Reputation: 973
I have a large CSV file that I would like to upload to postgres using datagrip. When I upload it I get the following error for a few records:
11807:98: actual: value separator (,), expected: record separator (\n)
The problem is that there are only 19 columns recognized and that in a very few records there are 20 values. For those records it does not import the record at all. I do want to have all rows in my database.
I thought this would be a peace of cake in python. So I started to work with pandas and loaded the data with the following line:
df = pd.read_csv('filename.csv', sep='delimiter', header=None)

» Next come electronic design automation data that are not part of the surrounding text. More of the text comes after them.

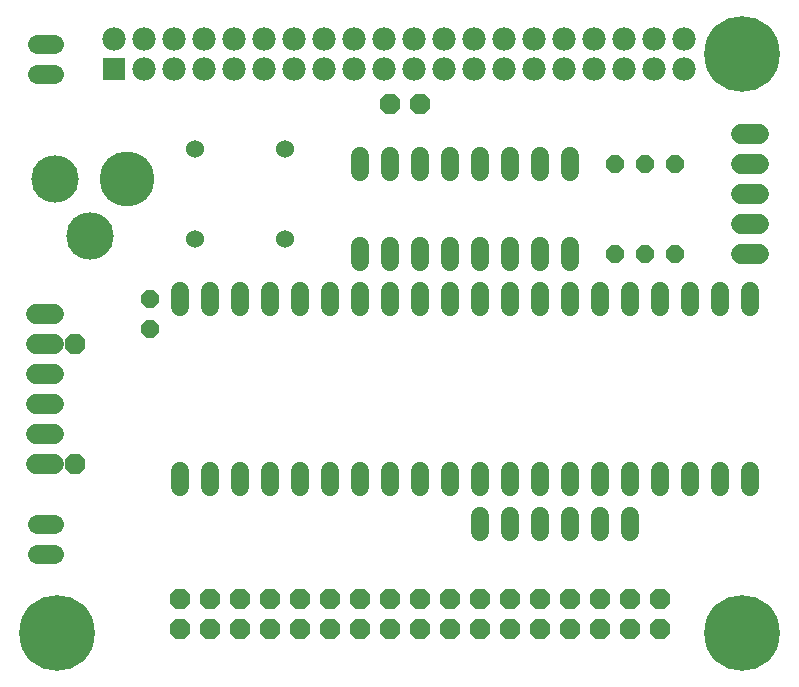
<source format=gbs>
G75*
%MOIN*%
%OFA0B0*%
%FSLAX24Y24*%
%IPPOS*%
%LPD*%
%AMOC8*
5,1,8,0,0,1.08239X$1,22.5*
%
%ADD10C,0.0640*%
%ADD11R,0.0780X0.0780*%
%ADD12C,0.0780*%
%ADD13C,0.2521*%
%ADD14C,0.1830*%
%ADD15C,0.1580*%
%ADD16OC8,0.0680*%
%ADD17C,0.0600*%
%ADD18OC8,0.0600*%
%ADD19C,0.0600*%
%ADD20C,0.0680*%
D10*
X002454Y004680D02*
X003014Y004680D01*
X003014Y005680D02*
X002454Y005680D01*
X002454Y020680D02*
X003014Y020680D01*
X003014Y021680D02*
X002454Y021680D01*
D11*
X005030Y020849D03*
D12*
X006030Y020849D03*
X007030Y020849D03*
X008030Y020849D03*
X009030Y020849D03*
X010030Y020849D03*
X011030Y020849D03*
X012030Y020849D03*
X013030Y020849D03*
X014030Y020849D03*
X015030Y020849D03*
X016030Y020849D03*
X017030Y020849D03*
X018030Y020849D03*
X019030Y020849D03*
X020030Y020849D03*
X021030Y020849D03*
X022030Y020849D03*
X023030Y020849D03*
X024030Y020849D03*
X024030Y021849D03*
X023030Y021849D03*
X022030Y021849D03*
X021030Y021849D03*
X020030Y021849D03*
X019030Y021849D03*
X018030Y021849D03*
X017030Y021849D03*
X016030Y021849D03*
X015030Y021849D03*
X014030Y021849D03*
X013030Y021849D03*
X012030Y021849D03*
X011030Y021849D03*
X010030Y021849D03*
X009030Y021849D03*
X008030Y021849D03*
X007030Y021849D03*
X006030Y021849D03*
X005030Y021849D03*
D13*
X003112Y002058D03*
X025947Y002058D03*
X025947Y021349D03*
D14*
X005455Y017180D03*
D15*
X004234Y015290D03*
X003053Y017180D03*
D16*
X003734Y011680D03*
X003734Y007680D03*
X007234Y003180D03*
X008234Y003180D03*
X009234Y003180D03*
X009234Y002180D03*
X008234Y002180D03*
X007234Y002180D03*
X010234Y002180D03*
X011234Y002180D03*
X011234Y003180D03*
X010234Y003180D03*
X012234Y003180D03*
X013234Y003180D03*
X013234Y002180D03*
X012234Y002180D03*
X014234Y002180D03*
X015234Y002180D03*
X015234Y003180D03*
X014234Y003180D03*
X016234Y003180D03*
X017234Y003180D03*
X017234Y002180D03*
X016234Y002180D03*
X018234Y002180D03*
X019234Y002180D03*
X020234Y002180D03*
X020234Y003180D03*
X019234Y003180D03*
X018234Y003180D03*
X021234Y003180D03*
X022234Y003180D03*
X022234Y002180D03*
X021234Y002180D03*
X023234Y002180D03*
X023234Y003180D03*
X015234Y019680D03*
X014234Y019680D03*
D17*
X010734Y018180D03*
X007734Y018180D03*
X007734Y015180D03*
X010734Y015180D03*
D18*
X006234Y013180D03*
X006234Y012180D03*
X021734Y014680D03*
X022734Y014680D03*
X023734Y014680D03*
X023734Y017680D03*
X022734Y017680D03*
X021734Y017680D03*
D19*
X020234Y017420D02*
X020234Y017940D01*
X019234Y017940D02*
X019234Y017420D01*
X018234Y017420D02*
X018234Y017940D01*
X017234Y017940D02*
X017234Y017420D01*
X016234Y017420D02*
X016234Y017940D01*
X015234Y017940D02*
X015234Y017420D01*
X014234Y017420D02*
X014234Y017940D01*
X013234Y017940D02*
X013234Y017420D01*
X013234Y014940D02*
X013234Y014420D01*
X013234Y013440D02*
X013234Y012920D01*
X012234Y012920D02*
X012234Y013440D01*
X011234Y013440D02*
X011234Y012920D01*
X010234Y012920D02*
X010234Y013440D01*
X009234Y013440D02*
X009234Y012920D01*
X008234Y012920D02*
X008234Y013440D01*
X007234Y013440D02*
X007234Y012920D01*
X007234Y007440D02*
X007234Y006920D01*
X008234Y006920D02*
X008234Y007440D01*
X009234Y007440D02*
X009234Y006920D01*
X010234Y006920D02*
X010234Y007440D01*
X011234Y007440D02*
X011234Y006920D01*
X012234Y006920D02*
X012234Y007440D01*
X013234Y007440D02*
X013234Y006920D01*
X014234Y006920D02*
X014234Y007440D01*
X015234Y007440D02*
X015234Y006920D01*
X016234Y006920D02*
X016234Y007440D01*
X017234Y007440D02*
X017234Y006920D01*
X018234Y006920D02*
X018234Y007440D01*
X019234Y007440D02*
X019234Y006920D01*
X020234Y006920D02*
X020234Y007440D01*
X021234Y007440D02*
X021234Y006920D01*
X022234Y006920D02*
X022234Y007440D01*
X023234Y007440D02*
X023234Y006920D01*
X024234Y006920D02*
X024234Y007440D01*
X025234Y007440D02*
X025234Y006920D01*
X026234Y006920D02*
X026234Y007440D01*
X022234Y005940D02*
X022234Y005420D01*
X021234Y005420D02*
X021234Y005940D01*
X020234Y005940D02*
X020234Y005420D01*
X019234Y005420D02*
X019234Y005940D01*
X018234Y005940D02*
X018234Y005420D01*
X017234Y005420D02*
X017234Y005940D01*
X017234Y012920D02*
X017234Y013440D01*
X016234Y013440D02*
X016234Y012920D01*
X015234Y012920D02*
X015234Y013440D01*
X014234Y013440D02*
X014234Y012920D01*
X014234Y014420D02*
X014234Y014940D01*
X015234Y014940D02*
X015234Y014420D01*
X016234Y014420D02*
X016234Y014940D01*
X017234Y014940D02*
X017234Y014420D01*
X018234Y014420D02*
X018234Y014940D01*
X019234Y014940D02*
X019234Y014420D01*
X020234Y014420D02*
X020234Y014940D01*
X020234Y013440D02*
X020234Y012920D01*
X019234Y012920D02*
X019234Y013440D01*
X018234Y013440D02*
X018234Y012920D01*
X021234Y012920D02*
X021234Y013440D01*
X022234Y013440D02*
X022234Y012920D01*
X023234Y012920D02*
X023234Y013440D01*
X024234Y013440D02*
X024234Y012920D01*
X025234Y012920D02*
X025234Y013440D01*
X026234Y013440D02*
X026234Y012920D01*
D20*
X025934Y014680D02*
X026534Y014680D01*
X026534Y015680D02*
X025934Y015680D01*
X025934Y016680D02*
X026534Y016680D01*
X026534Y017680D02*
X025934Y017680D01*
X025934Y018680D02*
X026534Y018680D01*
X003034Y012680D02*
X002434Y012680D01*
X002434Y011680D02*
X003034Y011680D01*
X003034Y010680D02*
X002434Y010680D01*
X002434Y009680D02*
X003034Y009680D01*
X003034Y008680D02*
X002434Y008680D01*
X002434Y007680D02*
X003034Y007680D01*
M02*

</source>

That does contain the file. It is however way more difficult than I expected to either remove all values that are on lines behind the 19 comma, or to just add a full 20th column that I can later delete. It feels like this is a trivial question and I need a push in the right direction.
Upvotes: 0
Views: 1269
Reputation: 12494
Reading it into a dataframe that way buys you nothing since each cell will contain a row of your file.
Use the csv
module, instead, because it does not try to read the file as a table of fixed width.
import csv
with open('filename.csv', 'r') as i, open('fixed.csv', 'w') as o:
cr = csv.reader(i)
cw = csv.writer(o)
for row in cr:
cw.writerow(row[0:19])
Upvotes: 3
Reputation: 31206
This generates a dataframe with 30 columns then drops all columns after column 20.
df = pd.DataFrame({f"col{i}":[1,2,3] for i in range(30)})
df = df.drop(columns=[c for c in df.columns[20:]])
Upvotes: 3